# Price on Colt Commander



## wxguy23 (Jan 14, 2008)

I have a friend who wants to sell a colt commander .45. 70 series I believe(forgive me, I am new on this)It's stainless steel with specs of rust and some pitting on one side. It is missing grips. Overall the gun is in fair to good shape with cleaning. I shot it several times yesterday and she works great. I am sure this could be worth plenty once cleaned/refinished. 

What would you give? 

What would you give for a norinco .45 1911 blued? In good to great shape? 

Thanks


----------



## wxguy23 (Jan 14, 2008)

*Hey*

Doesn't anyone have an answer? You guys are the experts...


----------



## Mike Barham (Mar 30, 2006)

Look up some comparable guns on www.gunsamerica.com. That's usually a good barometer of pricing.


----------



## Old Padawan (Mar 16, 2007)

Must resist... Hard not to buy... I reach with a strained hand for the mouse to hit back arrow...


----------



## wxguy23 (Jan 14, 2008)

*$350*

Would you give $350?

It has pitting on the back near the hammer on the right side. It also has some pitting near the end of the barrel on the right side. It got the rust and pitting from sitting in a case for years.
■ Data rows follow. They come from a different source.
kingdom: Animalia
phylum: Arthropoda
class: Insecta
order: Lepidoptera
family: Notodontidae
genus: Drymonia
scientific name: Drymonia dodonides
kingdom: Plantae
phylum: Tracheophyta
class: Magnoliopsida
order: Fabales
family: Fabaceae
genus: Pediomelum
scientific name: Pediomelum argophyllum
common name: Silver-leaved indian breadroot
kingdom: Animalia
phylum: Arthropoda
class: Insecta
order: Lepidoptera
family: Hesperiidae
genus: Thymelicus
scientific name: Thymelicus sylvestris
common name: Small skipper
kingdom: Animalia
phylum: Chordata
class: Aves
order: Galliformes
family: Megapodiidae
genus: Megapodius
EVERYTHING else looks great. I cleaned most of the rust off just to see what can be done. I have the option of keeping it or selling it, but he wants $350 for this satin finish .45.
It also comes with 5 clips...

On a second note, how much does it cost to refinish? What would that add to the value?


----------



## Orbros (Jan 3, 2009)

Are you buying or selling or buying and then reselling? $350.00 Is a good price...For Me.


----------



## lovain1932 (Feb 14, 2008)

Is the gun still for sale?


----------



## BT2Flip (Jan 1, 2009)

$350...I would take it ! :smt023


----------



## IndyRob (Oct 2, 2008)

It would be easier to determine a value with pictures of the guns in question.


----------